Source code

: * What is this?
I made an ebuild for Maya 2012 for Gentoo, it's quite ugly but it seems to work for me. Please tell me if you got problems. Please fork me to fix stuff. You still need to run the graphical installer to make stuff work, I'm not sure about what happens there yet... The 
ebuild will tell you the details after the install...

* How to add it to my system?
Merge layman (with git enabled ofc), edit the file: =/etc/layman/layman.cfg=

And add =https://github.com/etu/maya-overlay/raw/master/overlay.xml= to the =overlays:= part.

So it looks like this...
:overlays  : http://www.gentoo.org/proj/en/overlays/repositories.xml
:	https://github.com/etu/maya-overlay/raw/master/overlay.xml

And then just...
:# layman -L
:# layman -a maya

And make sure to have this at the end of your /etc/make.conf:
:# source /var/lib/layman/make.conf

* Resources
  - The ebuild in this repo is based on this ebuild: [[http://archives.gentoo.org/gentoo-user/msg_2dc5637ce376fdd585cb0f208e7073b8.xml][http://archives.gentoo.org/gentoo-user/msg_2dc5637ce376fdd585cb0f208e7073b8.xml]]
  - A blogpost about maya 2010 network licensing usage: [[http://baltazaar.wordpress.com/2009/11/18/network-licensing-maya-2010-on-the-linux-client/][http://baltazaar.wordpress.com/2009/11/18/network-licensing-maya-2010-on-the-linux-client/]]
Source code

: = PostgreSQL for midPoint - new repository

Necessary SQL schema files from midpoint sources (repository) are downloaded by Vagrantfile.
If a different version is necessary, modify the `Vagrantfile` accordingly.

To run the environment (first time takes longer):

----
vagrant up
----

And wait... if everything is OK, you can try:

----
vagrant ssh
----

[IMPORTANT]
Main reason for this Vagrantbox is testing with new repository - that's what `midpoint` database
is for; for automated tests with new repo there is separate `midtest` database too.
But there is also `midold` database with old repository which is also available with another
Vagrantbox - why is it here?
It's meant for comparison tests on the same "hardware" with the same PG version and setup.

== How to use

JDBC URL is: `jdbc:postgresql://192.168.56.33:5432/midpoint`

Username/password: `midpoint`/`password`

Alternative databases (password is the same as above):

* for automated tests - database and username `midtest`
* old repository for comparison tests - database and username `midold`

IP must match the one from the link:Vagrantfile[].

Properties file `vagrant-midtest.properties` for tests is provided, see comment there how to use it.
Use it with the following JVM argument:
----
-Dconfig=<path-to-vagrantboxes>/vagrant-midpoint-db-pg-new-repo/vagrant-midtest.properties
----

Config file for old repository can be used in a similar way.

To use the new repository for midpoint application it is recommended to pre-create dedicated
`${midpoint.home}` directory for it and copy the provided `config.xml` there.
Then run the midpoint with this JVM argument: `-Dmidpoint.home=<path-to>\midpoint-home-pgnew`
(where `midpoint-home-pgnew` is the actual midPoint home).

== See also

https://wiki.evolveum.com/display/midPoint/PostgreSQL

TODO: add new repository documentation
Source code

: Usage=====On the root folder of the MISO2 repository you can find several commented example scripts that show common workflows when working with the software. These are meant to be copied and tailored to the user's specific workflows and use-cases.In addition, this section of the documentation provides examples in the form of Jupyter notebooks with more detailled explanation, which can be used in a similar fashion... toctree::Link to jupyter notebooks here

○ ○ ○ ○

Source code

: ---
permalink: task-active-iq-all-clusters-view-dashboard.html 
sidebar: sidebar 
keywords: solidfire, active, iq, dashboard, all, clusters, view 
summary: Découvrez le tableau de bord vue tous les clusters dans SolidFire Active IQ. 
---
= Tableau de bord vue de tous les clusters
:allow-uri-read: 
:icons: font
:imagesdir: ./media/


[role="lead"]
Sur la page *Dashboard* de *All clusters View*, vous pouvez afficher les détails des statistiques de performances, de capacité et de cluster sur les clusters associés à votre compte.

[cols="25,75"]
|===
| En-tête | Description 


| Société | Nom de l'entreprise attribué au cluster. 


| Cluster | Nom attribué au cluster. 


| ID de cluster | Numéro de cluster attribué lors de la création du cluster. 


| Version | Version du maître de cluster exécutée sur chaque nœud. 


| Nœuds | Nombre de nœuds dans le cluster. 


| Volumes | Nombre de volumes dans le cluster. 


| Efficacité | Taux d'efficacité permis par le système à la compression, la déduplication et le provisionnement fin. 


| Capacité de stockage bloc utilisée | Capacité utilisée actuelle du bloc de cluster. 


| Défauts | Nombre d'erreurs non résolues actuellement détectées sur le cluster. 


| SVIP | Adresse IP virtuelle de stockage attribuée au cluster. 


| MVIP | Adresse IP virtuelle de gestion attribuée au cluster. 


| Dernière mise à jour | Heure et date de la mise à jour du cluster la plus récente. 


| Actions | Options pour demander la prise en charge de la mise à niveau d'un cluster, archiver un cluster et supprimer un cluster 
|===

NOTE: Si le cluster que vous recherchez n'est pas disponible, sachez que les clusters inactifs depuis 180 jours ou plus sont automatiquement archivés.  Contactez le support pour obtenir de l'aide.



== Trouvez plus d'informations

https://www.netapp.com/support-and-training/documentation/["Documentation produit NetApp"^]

○ ○ ○ ○

== WHAT NEEDS TO BE DONE ==
What is needed is an exact copy of the lines above, from the one containing "bloc de cluster." through the one containing "gestion attribuée au cluster.", with nothing added.

== FINAL ANSWER ==
| Capacité de stockage bloc utilisée | Capacité utilisée actuelle du bloc de cluster. 


| Défauts | Nombre d'erreurs non résolues actuellement détectées sur le cluster. 


| SVIP | Adresse IP virtuelle de stockage attribuée au cluster. 


| MVIP | Adresse IP virtuelle de gestion attribuée au cluster. 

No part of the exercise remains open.